* Begin Extracted text *

In [1]:
from copy import deepcopy
from daty.wikidata import Wikidata
from itertools import chain
from pprint import pprint
from random import randint
wikidata = Wikidata()

## Tools

In [2]:
def pick_entities(N=100, random=False, verbose=False):
    """Pick lots of entities
    
        Args:
            N (int): number of items;
            random (bool): random or sequential;
            verbose (bool): extendend output.
        Returns:
            (list) entities.
    """
    f = lambda x: randint(1,50000000) if random else x
    entities = []
    for i in range(1,N):
        try:
            entities.append(wikidata.download(['Q', 'P', 'L'][randint(0,1)] + str(f(i))))
        except Exception as e:
            if verbose:
                print(e)
    return entities

def dict_list_union_keys(dict_list):
    keys = set()
    for d in dict_list:
        keys = keys.union(set(d.keys()))
    return keys

def dict_list_keys(dict_list, verbose=True):
    """Returns keys of dictionary list"""
    all_keys = dict_list_union_keys(dict_list)
    common_keys = deepcopy(all_keys)
    for d in dict_list:
        common_keys = common_keys.intersection(set(d.keys()))
    diff_keys = all_keys.difference(common_keys)
    if verbose:
        print("".join(["Union:\t\t", str(all_keys), "\n",
                       "Intersection:\t", str(common_keys), "\n",
                       "Difference\t", str(diff_keys)]))
    return all_keys, common_keys, diff_keys

# Entity

In [3]:
entities = pick_entities(100)
print("Campione:", len(entities))
keys = dict_list_keys(entities)

Campione: 63
Union:		{'labels', 'aliases', 'claims', 'datatype', 'sitelinks', 'descriptions'}
Intersection:	{'labels', 'aliases', 'descriptions', 'claims'}
Difference	{'sitelinks', 'datatype'}


## Claim

Let's group claims (`dict`) from `entities`; claims of an entity are grouped by property; claims have to be converted into JSONs to be read:

In [4]:
entities_claims = []
for e in entities:
    for P in e['claims'].keys():
        claims = (c.toJSON() for c in e['claims'][P])

* End Extracted text *
* Begin Supplied records *

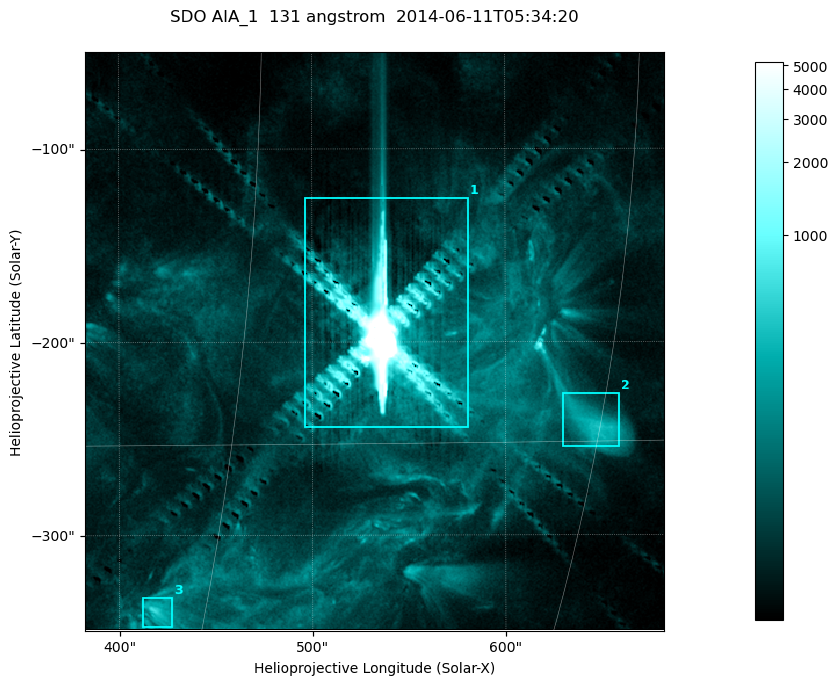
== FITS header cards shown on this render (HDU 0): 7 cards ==
TELESCOP= 'SDO     '           /
INSTRUME= 'AIA_1   '           /
WAVELNTH=                  131 /
WAVEUNIT= 'angstrom'           /
DATE-OBS= '2014-06-11T05:34:20.62' /
CTYPE1  = 'HPLN-TAN'           /
CTYPE2  = 'HPLT-TAN'           /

* End Supplied records *

Aim
In the Wikidata notebook, rewrite the paragraph beginning "Let's group claims" as a short bulleted list that keeps its main facts. Nothing in the telescope data rows is needed here.

Reply
- Claims (`dict`) from `entities` are grouped.
- An entity's claims are grouped by property.
- Claims must be converted into JSON to be read.